The Scottsdale signing holds no such drama. Just readers — three-quarters of them women, mostly 45 and older — anxious to see a favored author in person, and share a word or two.
"She spins a good yarn," Anne Vandeventer of Tempe explains. "I like her Joanna Brady books, because there’s a woman character who takes the bull by the horns." Some come to Jance’s books through recurring characters like Brady, a single mother and Yavapai County sheriff, or Seattle detective J.P. Beaumont. Some are drawn by the familiar locales that inevitably play a major role.
Lee Matthews of Scottsdale appreciates the local history in the telling of each tale. "That’s why I enjoy books about the Southwest — they give me an insight into the areas I’ve lived in, and the places I haven’t visited yet."

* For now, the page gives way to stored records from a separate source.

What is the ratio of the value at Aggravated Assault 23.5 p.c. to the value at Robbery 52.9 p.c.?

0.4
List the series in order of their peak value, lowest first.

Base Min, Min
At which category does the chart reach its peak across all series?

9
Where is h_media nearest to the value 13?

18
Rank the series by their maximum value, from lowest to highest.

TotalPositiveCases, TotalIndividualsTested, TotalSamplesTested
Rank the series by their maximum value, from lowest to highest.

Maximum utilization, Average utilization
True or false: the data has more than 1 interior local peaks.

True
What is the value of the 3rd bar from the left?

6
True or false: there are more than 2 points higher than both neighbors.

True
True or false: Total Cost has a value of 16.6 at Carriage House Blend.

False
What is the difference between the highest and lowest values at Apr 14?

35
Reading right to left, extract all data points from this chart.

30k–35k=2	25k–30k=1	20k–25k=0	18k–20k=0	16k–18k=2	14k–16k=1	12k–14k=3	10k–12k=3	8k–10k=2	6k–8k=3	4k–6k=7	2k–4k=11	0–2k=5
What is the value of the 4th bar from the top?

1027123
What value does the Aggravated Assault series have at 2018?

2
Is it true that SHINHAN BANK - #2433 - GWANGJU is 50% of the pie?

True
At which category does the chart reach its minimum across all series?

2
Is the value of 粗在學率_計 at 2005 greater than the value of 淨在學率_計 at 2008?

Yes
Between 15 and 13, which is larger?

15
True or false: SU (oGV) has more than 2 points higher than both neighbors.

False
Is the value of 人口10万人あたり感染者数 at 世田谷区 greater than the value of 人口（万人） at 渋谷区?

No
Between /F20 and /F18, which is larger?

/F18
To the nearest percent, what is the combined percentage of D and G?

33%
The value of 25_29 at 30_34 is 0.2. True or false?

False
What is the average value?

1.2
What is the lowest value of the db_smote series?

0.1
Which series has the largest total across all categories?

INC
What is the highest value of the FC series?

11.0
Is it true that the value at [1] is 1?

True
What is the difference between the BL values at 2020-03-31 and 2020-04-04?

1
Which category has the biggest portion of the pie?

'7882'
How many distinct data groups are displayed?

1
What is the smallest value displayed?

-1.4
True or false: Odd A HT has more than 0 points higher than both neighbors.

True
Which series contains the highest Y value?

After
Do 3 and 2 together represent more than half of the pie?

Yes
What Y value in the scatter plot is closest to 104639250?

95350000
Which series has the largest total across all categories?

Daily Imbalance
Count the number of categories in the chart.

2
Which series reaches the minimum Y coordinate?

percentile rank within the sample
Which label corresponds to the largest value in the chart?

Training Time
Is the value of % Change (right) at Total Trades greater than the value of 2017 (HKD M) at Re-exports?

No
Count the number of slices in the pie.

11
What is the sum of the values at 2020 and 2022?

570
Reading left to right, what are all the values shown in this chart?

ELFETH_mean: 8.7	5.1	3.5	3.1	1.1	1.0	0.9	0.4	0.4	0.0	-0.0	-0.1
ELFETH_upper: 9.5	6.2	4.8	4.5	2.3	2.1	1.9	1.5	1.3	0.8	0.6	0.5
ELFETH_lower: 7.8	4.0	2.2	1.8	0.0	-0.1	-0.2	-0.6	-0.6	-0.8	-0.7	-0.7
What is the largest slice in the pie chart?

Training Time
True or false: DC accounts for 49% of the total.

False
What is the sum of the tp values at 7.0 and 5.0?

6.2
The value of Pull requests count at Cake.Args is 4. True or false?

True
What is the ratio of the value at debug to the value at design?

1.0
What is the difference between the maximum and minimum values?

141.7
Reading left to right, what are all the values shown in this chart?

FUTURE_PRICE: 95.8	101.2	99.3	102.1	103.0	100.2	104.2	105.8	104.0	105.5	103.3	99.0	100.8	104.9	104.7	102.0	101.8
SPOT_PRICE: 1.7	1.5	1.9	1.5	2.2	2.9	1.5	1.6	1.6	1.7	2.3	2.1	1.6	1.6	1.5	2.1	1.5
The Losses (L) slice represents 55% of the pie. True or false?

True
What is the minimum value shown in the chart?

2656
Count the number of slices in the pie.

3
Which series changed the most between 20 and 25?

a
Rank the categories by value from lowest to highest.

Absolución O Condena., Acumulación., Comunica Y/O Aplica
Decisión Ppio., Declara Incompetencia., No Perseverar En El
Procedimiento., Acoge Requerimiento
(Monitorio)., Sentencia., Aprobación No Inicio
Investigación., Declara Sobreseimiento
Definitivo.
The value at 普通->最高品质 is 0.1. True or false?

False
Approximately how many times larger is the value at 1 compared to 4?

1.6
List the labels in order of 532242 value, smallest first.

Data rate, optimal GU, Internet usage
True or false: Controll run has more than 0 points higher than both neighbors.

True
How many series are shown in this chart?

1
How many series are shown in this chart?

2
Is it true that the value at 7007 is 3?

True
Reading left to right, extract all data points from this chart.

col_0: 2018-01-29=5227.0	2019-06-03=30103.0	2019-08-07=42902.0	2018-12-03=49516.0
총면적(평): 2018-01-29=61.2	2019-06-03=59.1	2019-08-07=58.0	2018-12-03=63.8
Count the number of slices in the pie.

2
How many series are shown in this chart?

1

For Jance, midway through a whirlwind tour, the signings give her a chance to share her own story, answer questions and offer updates on fans’ favorite fictional sleuths. "The next book is a J.P. Beaumont book," she tells them. Brady, the sheriff Jance left pregnant at the end of her last novel, has to hold on to that baby until 2006.
Signings are a two-way street. While fans enjoy meeting their authors, many writers — like Jance — savor the opportunity to chat with an audience they rarely ever see. The line for her autograph nearly reaches the street, but Jance signs every book.
"You don’t mind signing a few older copies?" a reader asks.
"I’ll sign anything you have," Jance tells her, "as long as I wrote it."
She personalizes autographs, or does simple signand-date, answering questions, accepting praise, referring those with further interests to research Web sites. If fans walk away with a fresh signature and a sense of the author, Jance feels she gains at least as much.
"It’s wonderful," she tells one reader. "It feels like I have this world of cheerleaders rooting for every book."